▼▼▼

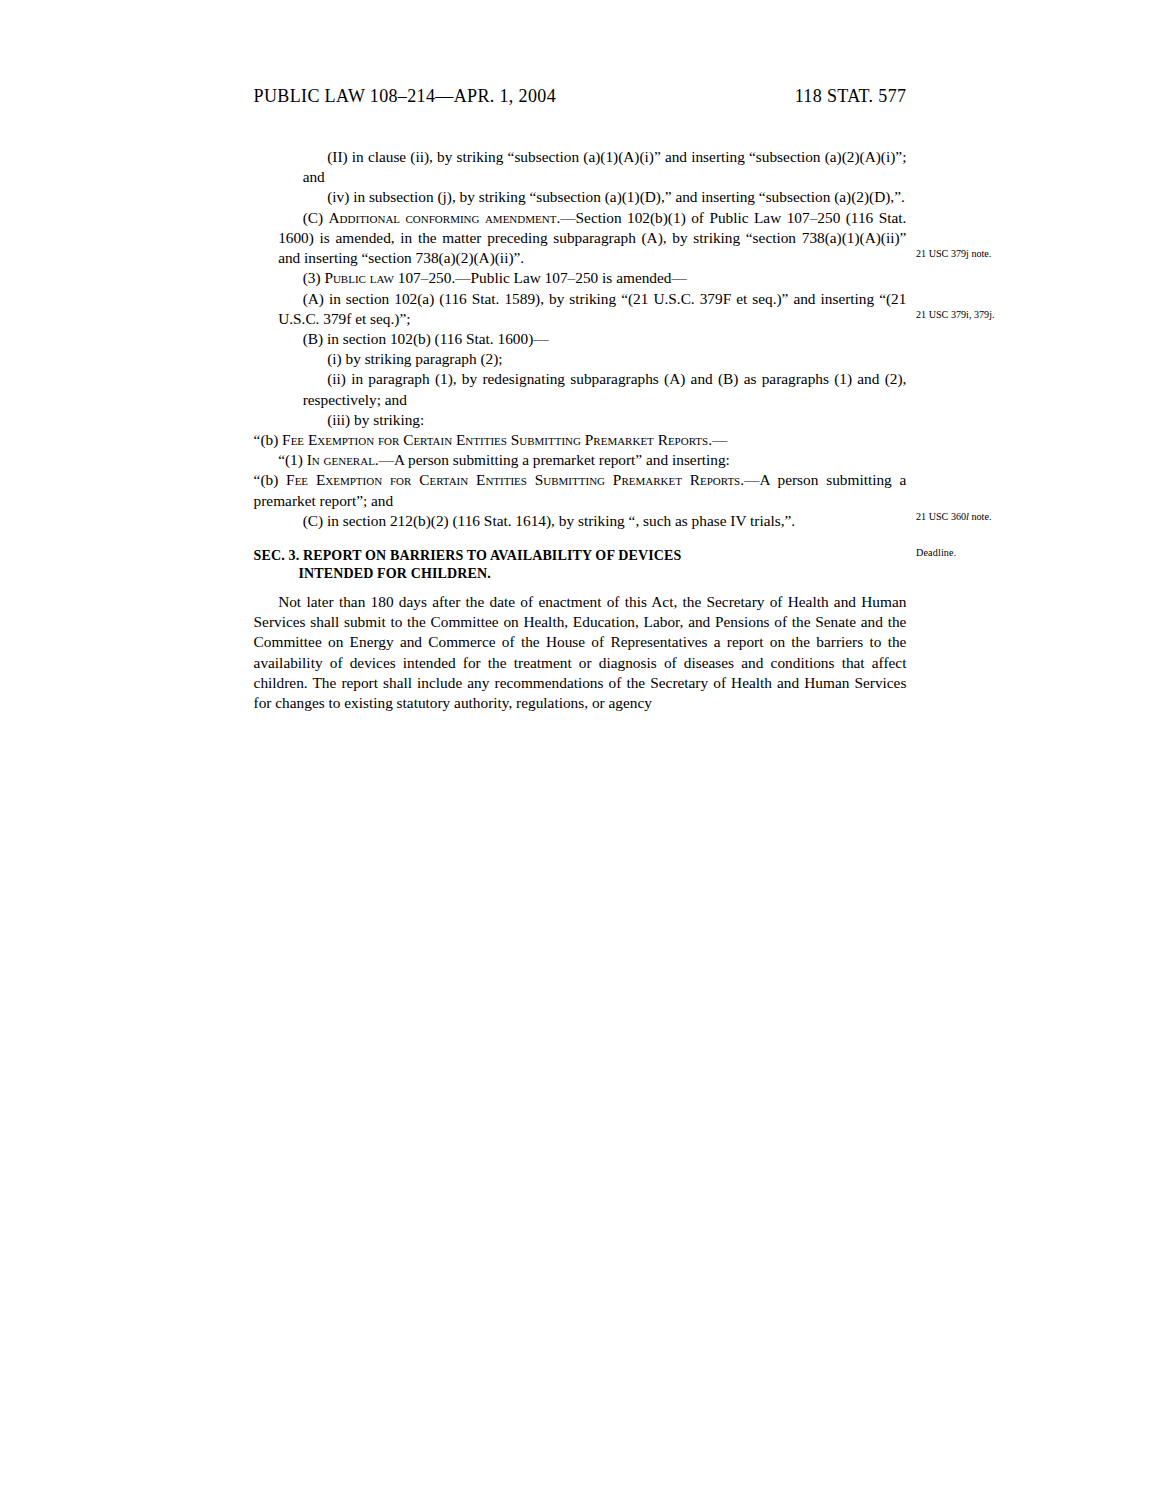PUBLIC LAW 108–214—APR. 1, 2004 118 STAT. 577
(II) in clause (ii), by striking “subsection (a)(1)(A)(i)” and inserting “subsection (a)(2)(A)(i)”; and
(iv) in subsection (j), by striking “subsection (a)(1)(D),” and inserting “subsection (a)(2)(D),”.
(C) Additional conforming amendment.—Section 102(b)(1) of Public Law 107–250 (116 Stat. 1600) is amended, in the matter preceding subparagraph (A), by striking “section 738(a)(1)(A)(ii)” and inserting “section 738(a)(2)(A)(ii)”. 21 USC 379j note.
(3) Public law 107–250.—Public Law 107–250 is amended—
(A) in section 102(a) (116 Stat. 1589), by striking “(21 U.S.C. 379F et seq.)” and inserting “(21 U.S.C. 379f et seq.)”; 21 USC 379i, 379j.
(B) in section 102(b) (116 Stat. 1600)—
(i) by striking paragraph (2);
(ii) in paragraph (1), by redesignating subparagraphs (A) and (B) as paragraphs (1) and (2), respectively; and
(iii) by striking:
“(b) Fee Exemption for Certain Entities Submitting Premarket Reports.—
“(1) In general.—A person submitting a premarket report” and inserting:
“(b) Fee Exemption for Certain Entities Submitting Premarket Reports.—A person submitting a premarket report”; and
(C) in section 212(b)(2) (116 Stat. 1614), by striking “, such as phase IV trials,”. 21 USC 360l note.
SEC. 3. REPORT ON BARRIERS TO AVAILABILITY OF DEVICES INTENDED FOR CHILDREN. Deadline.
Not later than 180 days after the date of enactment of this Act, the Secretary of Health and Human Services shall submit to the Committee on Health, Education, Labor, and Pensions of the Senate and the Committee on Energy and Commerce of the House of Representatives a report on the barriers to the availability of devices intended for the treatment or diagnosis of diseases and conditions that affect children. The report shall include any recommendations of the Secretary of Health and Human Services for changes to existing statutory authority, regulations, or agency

▲▲▲

▶ What is needed
Taking the entries above, write out exactly the lines starting with the line containing "(B) in section 102(b) (116 Stat. 1600)—" and going on through the line containing "In general.—A person", both included, and nothing else.

▶ Result of the task
(B) in section 102(b) (116 Stat. 1600)—
(i) by striking paragraph (2);
(ii) in paragraph (1), by redesignating subparagraphs (A) and (B) as paragraphs (1) and (2), respectively; and
(iii) by striking:
“(b) Fee Exemption for Certain Entities Submitting Premarket Reports.—
“(1) In general.—A person submitting a premarket report” and inserting:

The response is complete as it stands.